Marcelaine afirma ter conhecido Charles “Mac Donald” em 2012, em uma agência bancária, e que o mesmo se tornou amigo. Ela teria confidenciado a ele sua vontade de “dar um susto” na suposta rival Denise, a fim de afastá-la de seu marido. “Me arrependo de ter permitido que ocorresse isso”, conclui a acusada.

Rafael Leal

O interrogatório do acusado Rafael Leal, suposto atirador do crime, começou por volta das 17h15. Rafael conta que morava na mesma rua que Charles “Mac Donald”, e afirma que estava inconsciente ao efetuar os disparos.

“A intenção não era matar”, disse o réu, contando que estava embriagado e entorpecido no momento do crime e que não sabia manusear a arma. Das cinco balas disponíveis, ele conta ter usado apenas três.

Cinco dias após o crime, Rafael relata ter viajado para o município de Anori, onde iria encontrar parte de seus familiares. Ele conta que se surpreendeu ao ser abordado com violência pelos policiais e investigadores no interior, que o conduziram de volta a Manaus.

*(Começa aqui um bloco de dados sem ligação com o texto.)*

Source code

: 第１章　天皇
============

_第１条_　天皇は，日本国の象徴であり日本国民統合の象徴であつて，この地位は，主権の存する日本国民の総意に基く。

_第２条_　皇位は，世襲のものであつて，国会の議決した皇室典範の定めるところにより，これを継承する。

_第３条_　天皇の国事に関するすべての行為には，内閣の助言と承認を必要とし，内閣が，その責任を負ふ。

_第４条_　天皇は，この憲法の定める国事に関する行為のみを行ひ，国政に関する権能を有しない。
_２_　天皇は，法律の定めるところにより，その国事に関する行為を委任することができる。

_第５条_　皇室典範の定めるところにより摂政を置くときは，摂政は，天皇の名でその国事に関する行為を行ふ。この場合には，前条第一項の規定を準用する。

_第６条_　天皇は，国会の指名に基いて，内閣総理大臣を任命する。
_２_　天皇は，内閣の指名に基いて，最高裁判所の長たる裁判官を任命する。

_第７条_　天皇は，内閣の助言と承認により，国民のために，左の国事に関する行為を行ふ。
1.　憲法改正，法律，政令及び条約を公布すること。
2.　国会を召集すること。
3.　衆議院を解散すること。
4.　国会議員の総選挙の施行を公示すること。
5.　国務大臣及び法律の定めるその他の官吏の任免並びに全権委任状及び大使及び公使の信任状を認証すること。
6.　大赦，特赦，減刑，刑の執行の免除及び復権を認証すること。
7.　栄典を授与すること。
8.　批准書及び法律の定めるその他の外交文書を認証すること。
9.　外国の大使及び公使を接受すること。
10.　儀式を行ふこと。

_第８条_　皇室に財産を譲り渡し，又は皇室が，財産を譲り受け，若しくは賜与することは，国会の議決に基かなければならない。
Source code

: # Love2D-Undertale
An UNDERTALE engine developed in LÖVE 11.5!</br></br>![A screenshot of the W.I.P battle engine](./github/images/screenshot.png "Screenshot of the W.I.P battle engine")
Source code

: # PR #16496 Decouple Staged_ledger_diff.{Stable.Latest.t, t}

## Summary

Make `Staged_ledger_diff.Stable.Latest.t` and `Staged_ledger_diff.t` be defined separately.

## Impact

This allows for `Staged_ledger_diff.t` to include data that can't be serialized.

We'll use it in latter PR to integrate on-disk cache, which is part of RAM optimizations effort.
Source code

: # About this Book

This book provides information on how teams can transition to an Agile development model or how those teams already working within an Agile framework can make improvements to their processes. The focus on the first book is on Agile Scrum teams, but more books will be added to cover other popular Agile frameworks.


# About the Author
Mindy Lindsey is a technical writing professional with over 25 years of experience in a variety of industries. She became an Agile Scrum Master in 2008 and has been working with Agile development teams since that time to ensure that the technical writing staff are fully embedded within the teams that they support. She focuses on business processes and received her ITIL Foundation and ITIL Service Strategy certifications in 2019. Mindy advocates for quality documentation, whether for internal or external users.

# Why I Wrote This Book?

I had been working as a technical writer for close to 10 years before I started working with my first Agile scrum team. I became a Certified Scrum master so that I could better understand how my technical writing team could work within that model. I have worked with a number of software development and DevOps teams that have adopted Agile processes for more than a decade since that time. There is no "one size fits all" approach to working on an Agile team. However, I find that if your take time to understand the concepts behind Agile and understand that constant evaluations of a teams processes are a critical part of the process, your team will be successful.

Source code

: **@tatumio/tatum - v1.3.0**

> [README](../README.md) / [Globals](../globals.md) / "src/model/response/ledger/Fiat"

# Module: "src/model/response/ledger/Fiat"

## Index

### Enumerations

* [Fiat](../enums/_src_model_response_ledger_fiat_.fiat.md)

Após as declarações, foi exibido o vídeo da câmara de circuito interno da academia onde Denise foi alvejada, e o acusado torna a dizer que não tinha a intenção de matá-la, pois segundos antes do crime, ela teria passado ao seu lado. “Se eu quisesse matar, eu teria matado, ela passou do meu lado”, disse o réu. Ele também afirmou que conseguiu a arma através de um contato com Karen Arevalo, que indicou uma pessoa que poderia lhe emprestar o revólver.

Charles Mac Donald

Iniciado por volta de 18h, o acusado Charles Mac Donald, acusado de ser o negociador do crime contra Denise, negou ter entrado em contato com Rafael para que atirasse na estudante. Ele contou que, na época, conhecia Marcelaine há alguns anos e a mesma lhe propôs ajudas financeiras.

Sobre as cartas interceptadas pela polícia, Charles se nega a responder. Por fim, ele afirma que foi constrangido e agredido para conceder entrevista para a imprensa no decorrer do processo.

Karen Arevalo e Edney Costa

Em seu depoimento, Karen nega o fornecimento da arma, e explica que apenas indicou o possível portador do revólver, o homem identificado como Itaituba. Karen também nega o recebimento da carta direcionada a ela, com o intuito de pressionar Marcelaine.

Último a ser interrogado, o vigilante Edney Costa, preso em dezembro de 2014, alega que não conhecia Marcelaine e que não fez a intermediação entre Charles e Karen. Ele contou ainda que foi torturado diversas vezes pela polícia.